Pick out all lines in the listing holding the string "Körper" and copy them.

•••

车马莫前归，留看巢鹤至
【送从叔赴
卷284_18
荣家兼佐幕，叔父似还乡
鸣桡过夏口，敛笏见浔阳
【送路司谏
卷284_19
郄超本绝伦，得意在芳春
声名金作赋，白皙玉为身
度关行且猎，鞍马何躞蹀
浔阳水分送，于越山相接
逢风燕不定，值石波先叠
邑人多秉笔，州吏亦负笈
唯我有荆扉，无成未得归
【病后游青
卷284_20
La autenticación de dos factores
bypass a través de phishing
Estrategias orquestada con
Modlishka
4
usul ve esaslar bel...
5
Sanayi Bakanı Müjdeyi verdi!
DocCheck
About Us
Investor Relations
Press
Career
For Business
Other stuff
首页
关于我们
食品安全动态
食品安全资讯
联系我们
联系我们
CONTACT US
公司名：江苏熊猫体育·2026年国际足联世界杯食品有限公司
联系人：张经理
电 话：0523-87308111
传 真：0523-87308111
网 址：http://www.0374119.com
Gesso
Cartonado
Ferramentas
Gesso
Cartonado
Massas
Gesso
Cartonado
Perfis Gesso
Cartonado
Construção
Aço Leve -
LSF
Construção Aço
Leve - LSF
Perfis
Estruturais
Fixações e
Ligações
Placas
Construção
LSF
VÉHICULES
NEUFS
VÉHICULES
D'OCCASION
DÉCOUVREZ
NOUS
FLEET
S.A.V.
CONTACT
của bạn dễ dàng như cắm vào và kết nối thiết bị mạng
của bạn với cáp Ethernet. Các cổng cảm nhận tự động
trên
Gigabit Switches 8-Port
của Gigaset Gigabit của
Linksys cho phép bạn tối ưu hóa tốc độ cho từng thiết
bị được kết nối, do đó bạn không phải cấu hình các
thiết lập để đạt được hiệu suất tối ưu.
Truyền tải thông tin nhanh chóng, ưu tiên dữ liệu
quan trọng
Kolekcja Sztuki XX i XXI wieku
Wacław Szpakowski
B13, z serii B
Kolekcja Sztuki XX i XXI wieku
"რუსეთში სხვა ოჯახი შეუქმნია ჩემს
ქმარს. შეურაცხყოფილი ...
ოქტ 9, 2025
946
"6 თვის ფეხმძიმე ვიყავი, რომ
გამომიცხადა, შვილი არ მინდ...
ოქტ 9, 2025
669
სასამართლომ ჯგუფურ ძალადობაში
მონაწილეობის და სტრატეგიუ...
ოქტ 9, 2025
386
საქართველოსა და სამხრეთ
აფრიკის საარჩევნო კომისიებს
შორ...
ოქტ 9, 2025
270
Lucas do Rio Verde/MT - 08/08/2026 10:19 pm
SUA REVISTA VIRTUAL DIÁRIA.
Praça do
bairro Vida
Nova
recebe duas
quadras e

•••

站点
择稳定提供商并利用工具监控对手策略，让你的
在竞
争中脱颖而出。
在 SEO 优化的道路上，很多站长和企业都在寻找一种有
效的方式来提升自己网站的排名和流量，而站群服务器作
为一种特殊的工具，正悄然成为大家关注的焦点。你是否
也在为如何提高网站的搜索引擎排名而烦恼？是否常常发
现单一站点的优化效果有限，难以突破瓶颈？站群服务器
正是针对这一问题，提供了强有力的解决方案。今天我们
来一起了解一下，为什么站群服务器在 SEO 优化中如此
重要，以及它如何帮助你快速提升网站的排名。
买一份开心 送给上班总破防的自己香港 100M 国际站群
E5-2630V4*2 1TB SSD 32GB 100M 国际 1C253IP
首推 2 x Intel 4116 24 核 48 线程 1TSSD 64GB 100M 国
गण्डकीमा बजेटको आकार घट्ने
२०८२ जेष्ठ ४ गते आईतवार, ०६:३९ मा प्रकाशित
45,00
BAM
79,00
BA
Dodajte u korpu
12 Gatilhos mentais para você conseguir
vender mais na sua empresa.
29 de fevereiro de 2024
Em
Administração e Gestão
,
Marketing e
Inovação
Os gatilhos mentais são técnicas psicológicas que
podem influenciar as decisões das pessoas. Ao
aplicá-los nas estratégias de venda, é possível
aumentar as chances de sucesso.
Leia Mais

•••

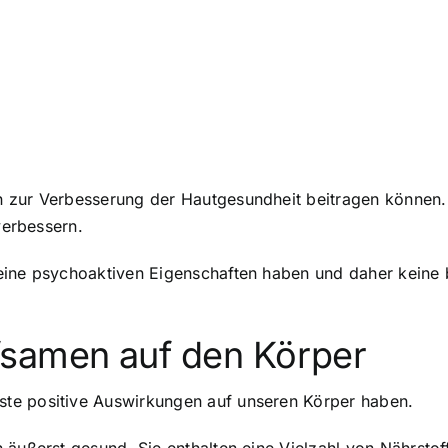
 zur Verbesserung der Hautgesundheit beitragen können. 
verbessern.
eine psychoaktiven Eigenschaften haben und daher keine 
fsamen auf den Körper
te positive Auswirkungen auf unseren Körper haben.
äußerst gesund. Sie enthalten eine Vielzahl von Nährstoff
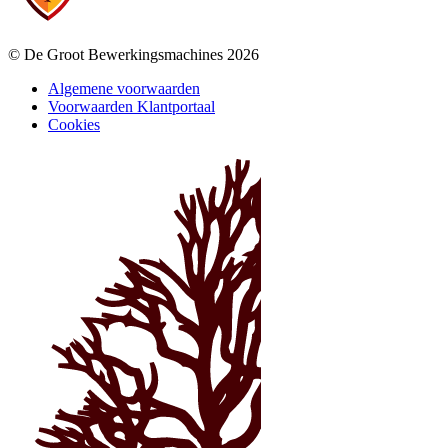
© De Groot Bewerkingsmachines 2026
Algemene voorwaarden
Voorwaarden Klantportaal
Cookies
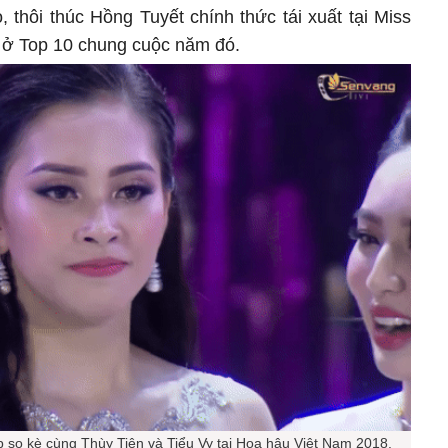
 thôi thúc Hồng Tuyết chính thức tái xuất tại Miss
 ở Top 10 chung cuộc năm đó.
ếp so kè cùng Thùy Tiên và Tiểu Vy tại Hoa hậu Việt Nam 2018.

•••

### ANSWER:
fsamen auf den Körper
te positive Auswirkungen auf unseren Körper haben.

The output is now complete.